Weather events that were once understood as isolated came later to be understood as expressions of integrated complex systems. An event that may have once been understood as a miracle or omen came to be understood as information; from the noise we learned to read signals, or so we thought.
Could it be that how we decipher messages tells us more about ourselves than about those messages? That ‘the “letter from the stars” was, for us who attempted to decipher it, a kind of psychological association test, a particularly complex Rorschach test.’ (Lem, 1968) Increasingly, we’re made aware that we ourselves, along with our interventions and interpolations, are prime drivers in the vicissitudes of world history and current affairs.
Although technological determinists and Silicon-Valley solutions will have us believe that the answer to anything lies in the promise of innovation and advancement, that improvements to efficiency, regulation and predictive modelling will help us to overcome chance… It is likewise hard to deny that our species is the most mercurial kind of natural event. We are our very own wild card — an unaccounted for complexity overwhelming the simplicity of supposed rational thinking.
As Yuk Hui writes in Algorithmic Catastrophe with respect to the late Bernard Stiegler: ‘[t]echnics, which aims to overcome contingency, also generates accidents.’ If this is true, singularity, the hypothetical totalisation of a system represented by perfect convergence, may actually be only an elongated “turning point” which, at later stages, again diverges. We hastened to regard ourselves as controllers of our own fate, masters presiding over this earth… but lest we forget, ‘the contingency of the laws of nature always comes from the outside, meaning that the system cannot be totalized.’

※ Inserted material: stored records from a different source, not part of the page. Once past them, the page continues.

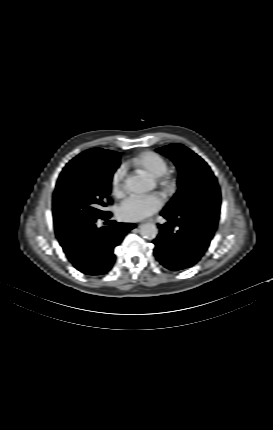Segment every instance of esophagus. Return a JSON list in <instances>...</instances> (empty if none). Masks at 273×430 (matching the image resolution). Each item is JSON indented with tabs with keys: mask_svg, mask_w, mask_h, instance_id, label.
<instances>
[{
	"mask_svg": "<svg viewBox=\"0 0 273 430\" xmlns=\"http://www.w3.org/2000/svg\"><path fill=\"white\" fill-rule=\"evenodd\" d=\"M147 222H149V223H153V220H148Z\"/></svg>",
	"mask_w": 273,
	"mask_h": 430,
	"instance_id": "34e87169",
	"label": "esophagus"
}]
</instances>
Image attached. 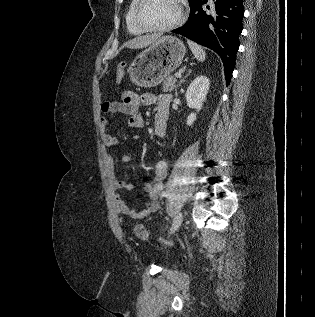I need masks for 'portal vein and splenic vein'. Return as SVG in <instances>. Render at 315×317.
<instances>
[{"label": "portal vein and splenic vein", "instance_id": "obj_1", "mask_svg": "<svg viewBox=\"0 0 315 317\" xmlns=\"http://www.w3.org/2000/svg\"><path fill=\"white\" fill-rule=\"evenodd\" d=\"M181 74H182V71H179V72H177V73L175 74V77L180 78V77H181Z\"/></svg>", "mask_w": 315, "mask_h": 317}]
</instances>
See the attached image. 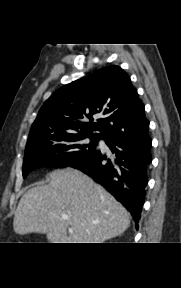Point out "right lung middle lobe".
I'll use <instances>...</instances> for the list:
<instances>
[{"instance_id": "dd1d6c3e", "label": "right lung middle lobe", "mask_w": 181, "mask_h": 288, "mask_svg": "<svg viewBox=\"0 0 181 288\" xmlns=\"http://www.w3.org/2000/svg\"><path fill=\"white\" fill-rule=\"evenodd\" d=\"M99 139L87 134L55 133L27 141L23 177L39 167L71 166L99 151L96 148Z\"/></svg>"}]
</instances>
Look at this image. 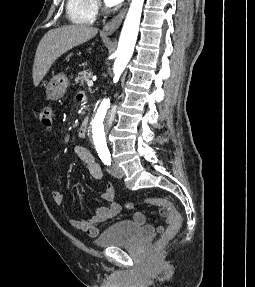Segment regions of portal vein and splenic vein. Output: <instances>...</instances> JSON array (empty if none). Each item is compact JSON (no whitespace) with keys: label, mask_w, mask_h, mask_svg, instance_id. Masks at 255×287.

Semionautics Report: Eclipse is an audio mix and work of fiction set in the near future, which takes the form of a radio “special” on eclipses. In it, different eclipse readings are counterposed to produce a meditation on the inalienable desire to order, and our fraught attempts to render meaning from indeterminacy. Our interest was to make a self-conscious yet playful piece which, following Lem, addresses questions of our place in relation to translatability, communication and technology. A game of verisimilitude informs its format and structure, which is only ever kept in check by an intermittent, meta-narrational force: the radio host, a non-human entity with a voice in dubious female likeness.